Le président américain Donald Trump est accueilli par le capitaine espagnol Rodri avant la levée du trophée de la Coupe du monde
Le président américain Donald Trump est accueilli par le capitaine espagnol Rodri avant la levée du trophée de la Coupe du monde [Hannah McKay/Reuters]

Les États-Unis et le Canada sont-ils là pour rester parmi les meilleures équipes lors des Coupes du monde ?

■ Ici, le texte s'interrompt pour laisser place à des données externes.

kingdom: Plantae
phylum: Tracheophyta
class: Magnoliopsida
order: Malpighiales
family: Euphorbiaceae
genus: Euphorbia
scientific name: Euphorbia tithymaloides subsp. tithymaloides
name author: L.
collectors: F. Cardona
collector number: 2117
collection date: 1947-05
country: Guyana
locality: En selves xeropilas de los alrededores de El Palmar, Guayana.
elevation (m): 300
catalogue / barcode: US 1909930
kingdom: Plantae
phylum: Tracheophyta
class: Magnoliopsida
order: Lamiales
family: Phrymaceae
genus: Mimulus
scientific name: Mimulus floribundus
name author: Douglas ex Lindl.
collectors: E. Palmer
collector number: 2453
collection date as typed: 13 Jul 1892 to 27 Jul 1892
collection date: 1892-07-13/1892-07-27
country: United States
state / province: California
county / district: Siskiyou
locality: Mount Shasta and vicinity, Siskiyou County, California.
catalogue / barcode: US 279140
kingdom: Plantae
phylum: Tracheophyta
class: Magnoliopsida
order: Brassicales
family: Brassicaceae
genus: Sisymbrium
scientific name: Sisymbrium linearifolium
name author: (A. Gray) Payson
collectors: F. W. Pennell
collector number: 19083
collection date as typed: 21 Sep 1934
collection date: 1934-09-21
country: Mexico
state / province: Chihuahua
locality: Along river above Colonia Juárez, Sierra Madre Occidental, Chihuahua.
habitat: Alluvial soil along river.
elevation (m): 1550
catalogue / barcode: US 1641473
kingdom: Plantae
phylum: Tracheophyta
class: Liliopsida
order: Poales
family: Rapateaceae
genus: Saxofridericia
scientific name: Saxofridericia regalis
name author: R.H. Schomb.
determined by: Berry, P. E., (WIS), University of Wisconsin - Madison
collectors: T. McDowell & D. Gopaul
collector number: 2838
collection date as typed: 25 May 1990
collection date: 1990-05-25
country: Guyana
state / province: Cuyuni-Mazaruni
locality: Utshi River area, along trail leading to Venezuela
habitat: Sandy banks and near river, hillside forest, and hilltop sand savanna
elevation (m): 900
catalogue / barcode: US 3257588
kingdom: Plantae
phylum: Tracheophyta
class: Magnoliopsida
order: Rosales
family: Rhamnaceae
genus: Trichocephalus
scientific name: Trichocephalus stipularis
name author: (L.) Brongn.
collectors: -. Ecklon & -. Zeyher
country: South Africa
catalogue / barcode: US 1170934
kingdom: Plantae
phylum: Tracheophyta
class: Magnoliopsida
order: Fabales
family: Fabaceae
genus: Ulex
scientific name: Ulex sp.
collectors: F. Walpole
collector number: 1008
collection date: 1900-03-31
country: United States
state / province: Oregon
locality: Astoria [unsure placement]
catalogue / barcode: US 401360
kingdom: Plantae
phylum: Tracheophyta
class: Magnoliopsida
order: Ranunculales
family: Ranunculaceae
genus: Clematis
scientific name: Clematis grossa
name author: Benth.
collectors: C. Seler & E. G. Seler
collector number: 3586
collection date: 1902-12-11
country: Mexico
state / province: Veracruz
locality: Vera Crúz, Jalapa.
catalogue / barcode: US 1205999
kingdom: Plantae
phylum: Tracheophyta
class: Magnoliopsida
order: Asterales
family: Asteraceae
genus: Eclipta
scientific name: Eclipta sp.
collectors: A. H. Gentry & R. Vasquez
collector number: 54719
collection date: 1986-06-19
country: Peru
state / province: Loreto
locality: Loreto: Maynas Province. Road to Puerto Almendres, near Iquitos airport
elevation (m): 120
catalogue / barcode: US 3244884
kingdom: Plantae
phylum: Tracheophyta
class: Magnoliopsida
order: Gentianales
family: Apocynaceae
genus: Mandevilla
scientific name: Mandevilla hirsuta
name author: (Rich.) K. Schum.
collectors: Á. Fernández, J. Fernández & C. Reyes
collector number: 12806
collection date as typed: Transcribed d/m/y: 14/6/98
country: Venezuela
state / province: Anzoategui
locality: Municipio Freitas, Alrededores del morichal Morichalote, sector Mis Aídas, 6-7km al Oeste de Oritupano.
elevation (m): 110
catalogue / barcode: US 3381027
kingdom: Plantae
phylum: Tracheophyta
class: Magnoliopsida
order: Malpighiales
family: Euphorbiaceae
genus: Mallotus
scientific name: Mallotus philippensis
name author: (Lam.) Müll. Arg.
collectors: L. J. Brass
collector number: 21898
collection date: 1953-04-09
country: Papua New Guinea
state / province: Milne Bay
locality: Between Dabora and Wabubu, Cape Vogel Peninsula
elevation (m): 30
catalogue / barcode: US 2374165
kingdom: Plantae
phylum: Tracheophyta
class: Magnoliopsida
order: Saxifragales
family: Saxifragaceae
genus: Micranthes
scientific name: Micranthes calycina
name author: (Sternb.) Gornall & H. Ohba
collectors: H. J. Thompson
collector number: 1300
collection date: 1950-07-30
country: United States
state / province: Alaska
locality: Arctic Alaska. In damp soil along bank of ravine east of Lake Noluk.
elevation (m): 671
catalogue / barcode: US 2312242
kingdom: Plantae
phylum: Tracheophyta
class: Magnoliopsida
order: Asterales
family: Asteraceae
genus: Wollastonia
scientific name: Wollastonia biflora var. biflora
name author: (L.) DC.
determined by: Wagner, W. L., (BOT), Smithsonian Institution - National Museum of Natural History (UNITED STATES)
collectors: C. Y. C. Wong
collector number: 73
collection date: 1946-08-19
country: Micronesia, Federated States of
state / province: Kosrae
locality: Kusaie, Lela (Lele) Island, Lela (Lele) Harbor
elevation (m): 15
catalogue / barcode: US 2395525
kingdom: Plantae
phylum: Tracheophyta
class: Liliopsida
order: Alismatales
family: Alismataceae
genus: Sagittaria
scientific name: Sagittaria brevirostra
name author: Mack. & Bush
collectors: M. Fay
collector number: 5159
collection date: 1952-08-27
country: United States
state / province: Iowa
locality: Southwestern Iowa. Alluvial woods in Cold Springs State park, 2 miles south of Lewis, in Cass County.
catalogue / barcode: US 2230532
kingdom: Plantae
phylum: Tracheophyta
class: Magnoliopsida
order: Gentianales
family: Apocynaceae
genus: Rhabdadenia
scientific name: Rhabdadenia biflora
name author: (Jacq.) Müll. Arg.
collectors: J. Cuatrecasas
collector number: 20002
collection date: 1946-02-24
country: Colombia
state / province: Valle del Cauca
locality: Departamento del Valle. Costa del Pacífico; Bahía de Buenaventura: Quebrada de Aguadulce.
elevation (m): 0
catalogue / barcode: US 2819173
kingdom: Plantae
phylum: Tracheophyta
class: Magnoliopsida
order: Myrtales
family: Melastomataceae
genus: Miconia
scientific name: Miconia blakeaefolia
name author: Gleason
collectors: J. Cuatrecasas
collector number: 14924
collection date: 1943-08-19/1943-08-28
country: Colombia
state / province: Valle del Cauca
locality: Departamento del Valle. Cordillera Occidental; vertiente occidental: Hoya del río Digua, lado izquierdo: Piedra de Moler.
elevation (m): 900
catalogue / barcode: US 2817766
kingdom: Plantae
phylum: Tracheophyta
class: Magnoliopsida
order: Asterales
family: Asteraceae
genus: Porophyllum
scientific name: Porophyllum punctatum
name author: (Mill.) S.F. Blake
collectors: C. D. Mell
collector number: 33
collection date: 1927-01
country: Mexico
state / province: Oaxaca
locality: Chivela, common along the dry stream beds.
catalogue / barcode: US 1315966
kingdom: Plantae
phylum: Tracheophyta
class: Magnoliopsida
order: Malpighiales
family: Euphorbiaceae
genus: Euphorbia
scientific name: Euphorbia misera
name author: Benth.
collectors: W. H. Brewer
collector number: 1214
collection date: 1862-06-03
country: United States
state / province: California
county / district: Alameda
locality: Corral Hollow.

La dernière pensée devrait aller aux co-hôtes, non seulement aux États-Unis, mais aussi au Canada et au Mexique.

Le football masculin, pays hôte du Canada, a eu du mal pendant des années à décoller aux niveaux supérieurs, mais la progression de l’équipe vers les huitièmes de finale a indiqué que cela pourrait changer, avec une accélération des investissements dans le sport et des matchs attirant des foules record.

En revanche, le football est bien implanté au Mexique. Les stades étaient (pour la plupart) bondés et les supporters euphoriques, surtout lorsque le Mexique jouait. Mais la première victoire du Mexique en huitièmes de finale de Coupe du monde en 40 ans a entraîné quatre morts dans des foules écrasées alors que les supporters célébraient, et il y a eu peu de signes de bénéfices à long terme pour l’économie. La réflexion est de mise en dehors du terrain, mais sur le terrain, le Mexique reste une force avec laquelle il faut compter.

Les supporters américains étaient frustrés que leur équipe soit à nouveau éliminée en huitièmes de finale, mais l’équipe a réalisé des performances conformes aux attentes.

Les États-Unis se sont révélés être la dernière frontière pour le public du football, et il ne fait aucun doute que ce tournoi a contribué à sensibiliser l’opinion publique à travers le pays. La Major League Soccer (MLS), avec Lionel Messi en tête d’affiche, continue de croître. Mais en fin de compte – pour véritablement débloquer le public américain – les États-Unis auront probablement besoin de leur propre superstar pour mener une équipe au moins au bord de la gloire sur la scène mondiale.

Peut-être alors que le chant « USA » résonnera avec plus de force, non seulement dans les stades des États-Unis, mais dans le monde du football tout entier.